From the documentation I understand that what they are saying is that the parameter sequence_length in the rnn method affects the performance because when set, it will perform dynamic computation and it will stop before.
For example, if the rnn largest input sequence has a length of 50, if the other sequences are shorter it will be better to set the sequence_length for each sequence, so that the computation for each sequence will stop when the sequence ends and won't compute the padding zeros until reaching 50 timesteps. However, if sequence_length is not provided, it will consider each sequence to have the same length, so it will treat the zeros used for padding as normal items in the sequence.
This does not mean that dynamic_rnn is less performant, the documentation says that the parameter sequence_length will not affect the performance because the computation is already dynamic.

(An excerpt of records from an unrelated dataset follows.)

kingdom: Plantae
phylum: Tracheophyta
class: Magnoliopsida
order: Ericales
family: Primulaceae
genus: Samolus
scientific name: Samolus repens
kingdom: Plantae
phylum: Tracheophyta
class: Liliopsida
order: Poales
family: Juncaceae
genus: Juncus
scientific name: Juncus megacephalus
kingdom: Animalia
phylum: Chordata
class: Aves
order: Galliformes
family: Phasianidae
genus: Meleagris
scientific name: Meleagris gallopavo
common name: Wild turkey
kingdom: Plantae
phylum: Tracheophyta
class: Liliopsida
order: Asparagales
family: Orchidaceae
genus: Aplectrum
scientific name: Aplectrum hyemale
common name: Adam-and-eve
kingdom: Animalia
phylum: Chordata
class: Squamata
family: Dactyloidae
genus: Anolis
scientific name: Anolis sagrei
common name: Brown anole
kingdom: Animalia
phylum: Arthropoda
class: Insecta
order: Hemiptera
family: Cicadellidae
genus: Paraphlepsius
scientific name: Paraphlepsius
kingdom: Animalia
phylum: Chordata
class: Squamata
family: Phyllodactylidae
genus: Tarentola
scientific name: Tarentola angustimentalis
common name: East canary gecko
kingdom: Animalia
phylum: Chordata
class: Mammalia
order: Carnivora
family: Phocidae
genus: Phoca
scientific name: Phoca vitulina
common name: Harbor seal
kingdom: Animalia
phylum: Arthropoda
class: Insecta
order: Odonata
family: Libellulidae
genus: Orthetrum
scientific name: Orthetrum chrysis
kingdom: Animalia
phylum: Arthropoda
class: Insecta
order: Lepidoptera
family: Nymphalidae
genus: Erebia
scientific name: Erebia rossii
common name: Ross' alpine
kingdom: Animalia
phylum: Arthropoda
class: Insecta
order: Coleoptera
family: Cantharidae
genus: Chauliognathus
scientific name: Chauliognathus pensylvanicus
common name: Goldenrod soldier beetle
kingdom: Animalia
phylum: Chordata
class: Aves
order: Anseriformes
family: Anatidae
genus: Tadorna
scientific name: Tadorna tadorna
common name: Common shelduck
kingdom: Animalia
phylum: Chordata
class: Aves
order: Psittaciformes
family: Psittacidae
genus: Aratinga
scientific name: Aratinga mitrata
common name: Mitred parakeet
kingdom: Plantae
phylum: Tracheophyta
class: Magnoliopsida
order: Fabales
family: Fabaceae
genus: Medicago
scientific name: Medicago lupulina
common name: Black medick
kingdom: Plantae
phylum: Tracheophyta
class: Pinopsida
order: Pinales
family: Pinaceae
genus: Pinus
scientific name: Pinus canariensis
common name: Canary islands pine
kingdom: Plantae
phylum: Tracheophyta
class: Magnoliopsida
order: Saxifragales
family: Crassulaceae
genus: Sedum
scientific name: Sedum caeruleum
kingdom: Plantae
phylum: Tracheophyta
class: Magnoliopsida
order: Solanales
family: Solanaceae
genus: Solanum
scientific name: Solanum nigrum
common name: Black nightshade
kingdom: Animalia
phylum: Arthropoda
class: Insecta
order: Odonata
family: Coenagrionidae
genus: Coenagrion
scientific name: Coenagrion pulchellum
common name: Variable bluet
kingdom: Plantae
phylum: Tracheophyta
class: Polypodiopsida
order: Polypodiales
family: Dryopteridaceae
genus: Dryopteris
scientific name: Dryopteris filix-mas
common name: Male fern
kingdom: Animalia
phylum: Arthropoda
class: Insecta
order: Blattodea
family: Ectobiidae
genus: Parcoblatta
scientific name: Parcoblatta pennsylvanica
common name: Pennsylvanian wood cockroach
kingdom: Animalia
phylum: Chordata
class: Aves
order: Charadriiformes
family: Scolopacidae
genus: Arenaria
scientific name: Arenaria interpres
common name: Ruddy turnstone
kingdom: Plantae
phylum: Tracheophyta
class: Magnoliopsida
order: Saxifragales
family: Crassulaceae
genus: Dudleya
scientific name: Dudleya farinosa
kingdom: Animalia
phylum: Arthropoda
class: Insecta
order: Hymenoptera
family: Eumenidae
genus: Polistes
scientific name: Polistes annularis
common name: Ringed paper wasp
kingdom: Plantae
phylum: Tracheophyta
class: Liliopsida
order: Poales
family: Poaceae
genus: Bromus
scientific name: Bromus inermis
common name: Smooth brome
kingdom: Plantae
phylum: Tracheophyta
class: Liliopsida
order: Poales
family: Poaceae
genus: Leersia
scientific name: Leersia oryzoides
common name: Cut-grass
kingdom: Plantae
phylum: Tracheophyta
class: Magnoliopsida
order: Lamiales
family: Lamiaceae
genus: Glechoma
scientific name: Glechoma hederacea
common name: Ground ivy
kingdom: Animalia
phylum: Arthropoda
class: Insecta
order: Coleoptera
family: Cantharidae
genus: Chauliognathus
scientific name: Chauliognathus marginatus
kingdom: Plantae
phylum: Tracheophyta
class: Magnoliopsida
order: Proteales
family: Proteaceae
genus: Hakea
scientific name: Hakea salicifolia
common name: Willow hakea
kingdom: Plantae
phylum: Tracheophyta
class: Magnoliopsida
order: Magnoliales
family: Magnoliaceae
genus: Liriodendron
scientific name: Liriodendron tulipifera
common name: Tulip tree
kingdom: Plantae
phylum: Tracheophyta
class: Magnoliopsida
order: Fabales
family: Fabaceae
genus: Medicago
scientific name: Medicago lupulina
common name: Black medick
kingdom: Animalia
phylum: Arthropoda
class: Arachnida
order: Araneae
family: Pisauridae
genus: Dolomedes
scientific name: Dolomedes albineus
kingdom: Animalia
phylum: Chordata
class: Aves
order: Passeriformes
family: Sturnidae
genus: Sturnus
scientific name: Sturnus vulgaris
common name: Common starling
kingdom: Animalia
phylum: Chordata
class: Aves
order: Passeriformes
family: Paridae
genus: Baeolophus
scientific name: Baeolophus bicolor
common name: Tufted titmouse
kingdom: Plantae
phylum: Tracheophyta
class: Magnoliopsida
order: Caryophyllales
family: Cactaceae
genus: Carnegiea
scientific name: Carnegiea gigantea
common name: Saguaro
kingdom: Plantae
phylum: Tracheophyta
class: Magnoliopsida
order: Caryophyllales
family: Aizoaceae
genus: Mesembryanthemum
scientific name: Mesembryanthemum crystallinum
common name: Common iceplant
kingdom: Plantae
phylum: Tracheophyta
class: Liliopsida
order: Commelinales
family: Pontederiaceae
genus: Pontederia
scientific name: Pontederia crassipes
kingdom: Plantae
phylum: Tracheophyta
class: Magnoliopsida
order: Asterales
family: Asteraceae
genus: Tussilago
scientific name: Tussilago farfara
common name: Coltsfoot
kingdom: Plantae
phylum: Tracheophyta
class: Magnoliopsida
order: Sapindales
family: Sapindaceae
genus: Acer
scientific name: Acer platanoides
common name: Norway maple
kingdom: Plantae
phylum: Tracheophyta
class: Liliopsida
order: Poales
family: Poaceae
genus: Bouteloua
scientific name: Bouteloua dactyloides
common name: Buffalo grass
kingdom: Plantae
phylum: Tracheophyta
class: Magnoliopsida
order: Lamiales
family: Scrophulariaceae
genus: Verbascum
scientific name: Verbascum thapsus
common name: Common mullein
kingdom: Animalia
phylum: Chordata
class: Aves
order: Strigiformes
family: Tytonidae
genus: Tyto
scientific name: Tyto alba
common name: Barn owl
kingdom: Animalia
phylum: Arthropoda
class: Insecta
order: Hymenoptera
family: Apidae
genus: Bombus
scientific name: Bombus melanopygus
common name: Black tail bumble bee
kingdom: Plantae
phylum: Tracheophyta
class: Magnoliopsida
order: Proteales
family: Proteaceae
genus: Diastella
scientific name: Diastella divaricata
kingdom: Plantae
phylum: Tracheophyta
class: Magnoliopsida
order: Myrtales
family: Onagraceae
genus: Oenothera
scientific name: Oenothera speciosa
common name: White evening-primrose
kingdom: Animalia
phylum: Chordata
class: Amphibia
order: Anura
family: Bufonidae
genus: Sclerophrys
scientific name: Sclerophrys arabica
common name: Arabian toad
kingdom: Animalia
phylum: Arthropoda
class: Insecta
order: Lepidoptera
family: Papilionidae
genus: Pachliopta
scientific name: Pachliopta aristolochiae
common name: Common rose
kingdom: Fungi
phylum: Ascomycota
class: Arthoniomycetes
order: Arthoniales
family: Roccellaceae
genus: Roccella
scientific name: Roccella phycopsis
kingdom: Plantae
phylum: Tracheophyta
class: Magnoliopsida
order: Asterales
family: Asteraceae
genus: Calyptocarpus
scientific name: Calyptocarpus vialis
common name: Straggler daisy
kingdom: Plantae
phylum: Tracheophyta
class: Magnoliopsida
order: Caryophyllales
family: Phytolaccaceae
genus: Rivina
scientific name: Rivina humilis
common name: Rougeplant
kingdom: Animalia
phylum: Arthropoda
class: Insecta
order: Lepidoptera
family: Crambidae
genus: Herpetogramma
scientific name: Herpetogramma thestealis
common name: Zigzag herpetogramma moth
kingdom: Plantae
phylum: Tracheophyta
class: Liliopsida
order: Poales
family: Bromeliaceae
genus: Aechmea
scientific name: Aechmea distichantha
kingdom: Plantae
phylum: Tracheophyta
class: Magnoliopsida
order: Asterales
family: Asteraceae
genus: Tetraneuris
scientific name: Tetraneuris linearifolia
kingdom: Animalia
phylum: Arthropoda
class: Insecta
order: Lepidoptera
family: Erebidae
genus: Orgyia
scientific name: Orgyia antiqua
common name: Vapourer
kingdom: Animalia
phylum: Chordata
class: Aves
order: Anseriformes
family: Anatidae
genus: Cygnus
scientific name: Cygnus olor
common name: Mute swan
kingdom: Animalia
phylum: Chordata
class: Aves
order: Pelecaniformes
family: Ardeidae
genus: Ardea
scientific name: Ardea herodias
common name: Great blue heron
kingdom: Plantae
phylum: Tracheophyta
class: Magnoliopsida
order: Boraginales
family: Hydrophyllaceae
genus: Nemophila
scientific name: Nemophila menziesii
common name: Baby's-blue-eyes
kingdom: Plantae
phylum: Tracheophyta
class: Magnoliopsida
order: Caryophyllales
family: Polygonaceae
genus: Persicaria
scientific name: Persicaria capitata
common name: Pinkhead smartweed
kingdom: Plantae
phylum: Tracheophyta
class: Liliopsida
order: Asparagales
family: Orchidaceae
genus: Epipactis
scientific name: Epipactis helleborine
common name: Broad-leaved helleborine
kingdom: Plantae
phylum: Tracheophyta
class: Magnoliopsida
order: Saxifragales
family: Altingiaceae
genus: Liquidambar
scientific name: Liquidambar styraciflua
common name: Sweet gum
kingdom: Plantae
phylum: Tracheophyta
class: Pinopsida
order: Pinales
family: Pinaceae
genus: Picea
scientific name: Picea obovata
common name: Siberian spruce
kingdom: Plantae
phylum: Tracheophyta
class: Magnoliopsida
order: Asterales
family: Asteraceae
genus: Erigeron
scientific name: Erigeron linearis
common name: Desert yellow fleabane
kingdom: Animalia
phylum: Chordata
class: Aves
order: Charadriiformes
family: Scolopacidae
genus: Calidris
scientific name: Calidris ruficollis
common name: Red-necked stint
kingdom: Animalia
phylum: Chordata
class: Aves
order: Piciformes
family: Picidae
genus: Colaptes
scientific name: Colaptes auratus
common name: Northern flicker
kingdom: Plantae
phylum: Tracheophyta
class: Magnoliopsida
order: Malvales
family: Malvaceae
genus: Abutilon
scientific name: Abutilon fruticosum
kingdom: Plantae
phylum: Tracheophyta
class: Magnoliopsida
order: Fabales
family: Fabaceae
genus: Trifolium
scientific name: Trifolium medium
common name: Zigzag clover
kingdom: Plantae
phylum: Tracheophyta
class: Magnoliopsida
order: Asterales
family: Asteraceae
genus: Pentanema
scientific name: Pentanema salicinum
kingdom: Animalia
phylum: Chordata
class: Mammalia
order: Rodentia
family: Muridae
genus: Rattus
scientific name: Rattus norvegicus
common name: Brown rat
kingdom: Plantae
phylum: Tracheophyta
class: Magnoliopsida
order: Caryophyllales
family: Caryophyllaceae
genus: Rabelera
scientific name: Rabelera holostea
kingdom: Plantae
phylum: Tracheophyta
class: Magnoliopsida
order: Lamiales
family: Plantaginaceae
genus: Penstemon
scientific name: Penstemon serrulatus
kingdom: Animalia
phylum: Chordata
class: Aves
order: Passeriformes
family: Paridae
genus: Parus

Also according to this post about RNNs in Tensorflow:
Internally, tf.nn.rnn creates an unrolled graph for a fixed RNN length. That means, if you call tf.nn.rnn with inputs having 200 time steps you are creating a static graph with 200 RNN steps. First, graph creation is slow. Second, you’re unable to pass in longer sequences (> 200) than you’ve originally specified.
tf.nn.dynamic_rnn solves this. It uses a tf.While loop to dynamically construct the graph when it is executed. That means graph creation is faster and you can feed batches of variable size. What about performance? You may think the static rnn is faster than its dynamic counterpart because it pre-builds the graph. In my experience that’s not the case.
In short, just use tf.nn.dynamic_rnn. There is no benefit to tf.nn.rnn and I wouldn’t be surprised if it was deprecated in the future.
dynamic_rnn is even faster (or equal) so he suggests to use dynamic_rnn anyway.